Petrus Jacobi Thaborita (Latinised name form of Peter Jacobusz van Bolsward) (Bolsward, 1450–1527) was a Frisian monk, historian and writer. He is best known for his writings on the Frisian freedom fighter Pier Gerlofs Donia, and for writing down Donia's last words. In the extended works by Thaborita van Bolsward is found information on the Frisian chieftains warlords Jancko Douwama and Haring Harinxma (the Donia ancestor).

Dutch writer Conrad Busken Huet used many of Thaborita's descriptions of historical figures in later books. He also translated the description of Donia. Thaborita joined the monastery at an advanced age, as a widower with two sons. Petrus also dedicated a chapter in one of his books to Donia:About the death of Greate Pier, Pier Gerlofs Donia:

"In dat selue iaer van 20 soe is ghestoruen groet Pyer, op Sinte Lucas nacht.
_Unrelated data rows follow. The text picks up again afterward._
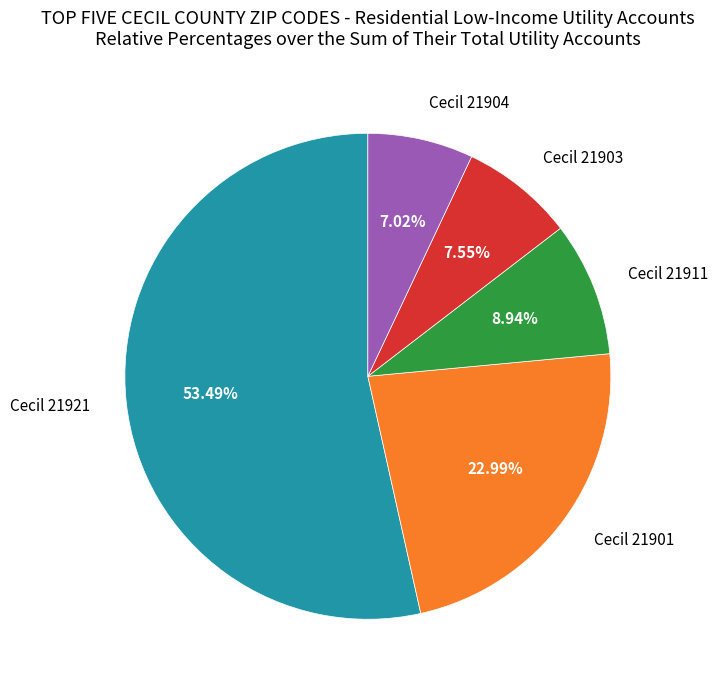

Is there any slice that represents more than half of the pie?

Yes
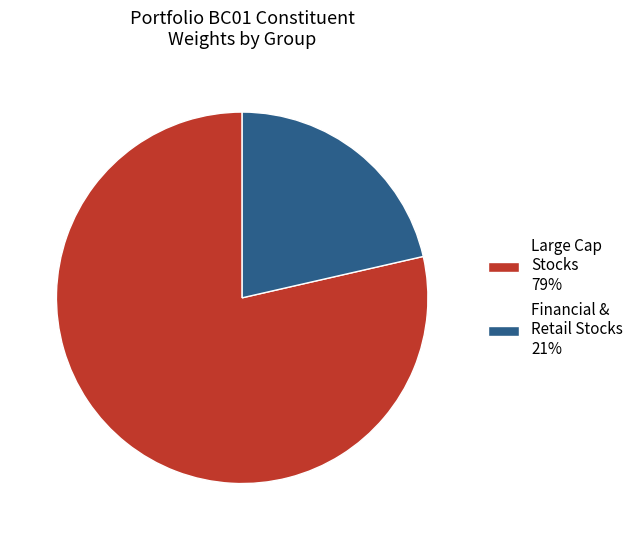

Approximately how many times larger is the value at Large Cap Stocks 79% compared to Financial & Retail Stocks 21%?

3.7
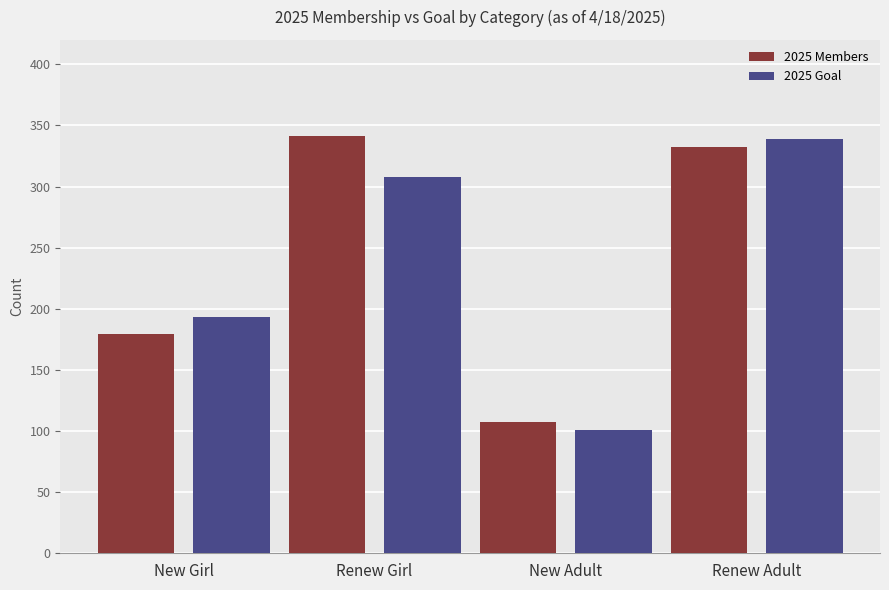

What is the minimum value shown in the chart?

101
Van deese Pier was grote spraeck in Hollant, in Brabant ende in ander landen, van sin grote stercheit ende gruwelicheit, ende van sin grote oghen; ende sy maectent groter dant was; mer noch tans wasset een groet, swaert, man mit grote oghen, grote schouwer ende een groten baert, ende gruweliken van aensyen, sonderlingh als hy toernich was; ende hy was grof ende plompt van spraeck ende wesen; want hy en conste nyet bequam spreken voert recht ofte voer heeren; mer mit sin groue Fryesche slaghen quaem hy mede vort, ende dat ghyngh hem alsoe plomp of, dat alle menschen, die daer by stonden, worden beweghen tot lachgen; ende hy was froem ende fel op die vianden, mer hy was redelyk van herten als een Kersten man."

English translation:
"In the very same year of 1520, on Saint Lucas night, Grutte Pier died. Of this Pier in Holland, in Brabant and other countries tales went around about his strength and his brutality and about his large eyes. And they made it bigger than it was. Yet he was a big, heavy man, with big eyes, broad shoulders and a big beard and terrible of appearance especially when he was angry. And he was rude and unarticulated of speech and manners. Because he wasn't able to speak properly in court or in front of lords. He often made jokes, so that all the people standing around, were made to laugh. He had killed many enemies, but he had a rather good character, as if he were a good Christian."

Anton Reinhard Falck was the owner of the original documents, he lent these to the researchers Visser and Amersfoordt.